Fig. 5. Nanopore sequencing characterizes DNA methylation on MYCN amplicons.

a Schematic of experimental approach. b Schematic representation of how nanopore sequencing facilitates de novo amplicon assembly and can be used to simultaneously to detect regulatory elements through DNA methylation analysis. c Composite DNA methylation signal detected using nanopore sequencing over genes expressed at high (HighExpr) vs. low levels (LowExpr). d Motif analysis based on accessibility in regulatory elements co-amplified on MYCN amplicons (unadjusted P values from one-sided binomial test against nucleotide composition-matched background sequences). e Amplicon-specific methylation pattern detected in three neuroblastoma cell lines (Kelly, IMR-5/75, CHP-212) using nanopore sequencing-based DNA methylation analysis.
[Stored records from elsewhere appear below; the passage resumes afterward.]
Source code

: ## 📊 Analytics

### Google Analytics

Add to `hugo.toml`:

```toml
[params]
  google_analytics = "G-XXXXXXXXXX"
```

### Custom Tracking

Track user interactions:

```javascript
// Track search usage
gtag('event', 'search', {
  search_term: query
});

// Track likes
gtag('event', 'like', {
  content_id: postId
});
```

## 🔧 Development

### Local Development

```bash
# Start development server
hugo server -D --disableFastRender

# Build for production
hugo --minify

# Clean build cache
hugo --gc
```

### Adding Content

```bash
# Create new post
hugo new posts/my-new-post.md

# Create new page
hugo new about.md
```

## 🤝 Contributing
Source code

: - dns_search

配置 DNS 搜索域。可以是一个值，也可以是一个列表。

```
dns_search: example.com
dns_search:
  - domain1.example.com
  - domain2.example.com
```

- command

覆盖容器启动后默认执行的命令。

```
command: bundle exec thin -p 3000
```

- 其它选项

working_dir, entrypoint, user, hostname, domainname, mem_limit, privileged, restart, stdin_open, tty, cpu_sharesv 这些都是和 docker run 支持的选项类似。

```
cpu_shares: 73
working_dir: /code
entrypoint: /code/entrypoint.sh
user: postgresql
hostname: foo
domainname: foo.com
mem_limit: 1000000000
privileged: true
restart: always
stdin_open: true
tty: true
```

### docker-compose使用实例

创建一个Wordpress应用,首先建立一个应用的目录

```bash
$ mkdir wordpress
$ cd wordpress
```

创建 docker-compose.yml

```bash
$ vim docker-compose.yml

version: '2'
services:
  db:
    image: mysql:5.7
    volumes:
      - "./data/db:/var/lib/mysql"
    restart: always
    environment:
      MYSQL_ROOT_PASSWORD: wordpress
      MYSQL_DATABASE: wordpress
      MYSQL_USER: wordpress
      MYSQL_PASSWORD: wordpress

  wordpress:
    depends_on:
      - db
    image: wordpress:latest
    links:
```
Fig. 6. Class II amplicons clinically phenocopy class I amplicons.

Kaplan Meier survival analysis of patients with MYCN-amplified neuroblastoma, comparing single-fragment vs. multi-fragment amplification (a), co-amplification of ODC1 vs. no co-amplification (b), co-amplification of ALK vs. no co-amplification (c), and class I amplicons vs. class II amplicons (d; N = 236 MYCN-amplified neuroblastomas; P value based on two-sided log-rank test). Source data are provided as a Source Data file.

Fig. 7. Enhancer co-amplification determines MYCN amplicon patterns.

In most cases, MYCN and its local gene-regulatory neighborhood including a CRC-driven super-enhancer is amplified (Class I). If the local neighborhood is not co-amplified, amplicons are more complex and recruit distal gene-regulatory elements (Class II).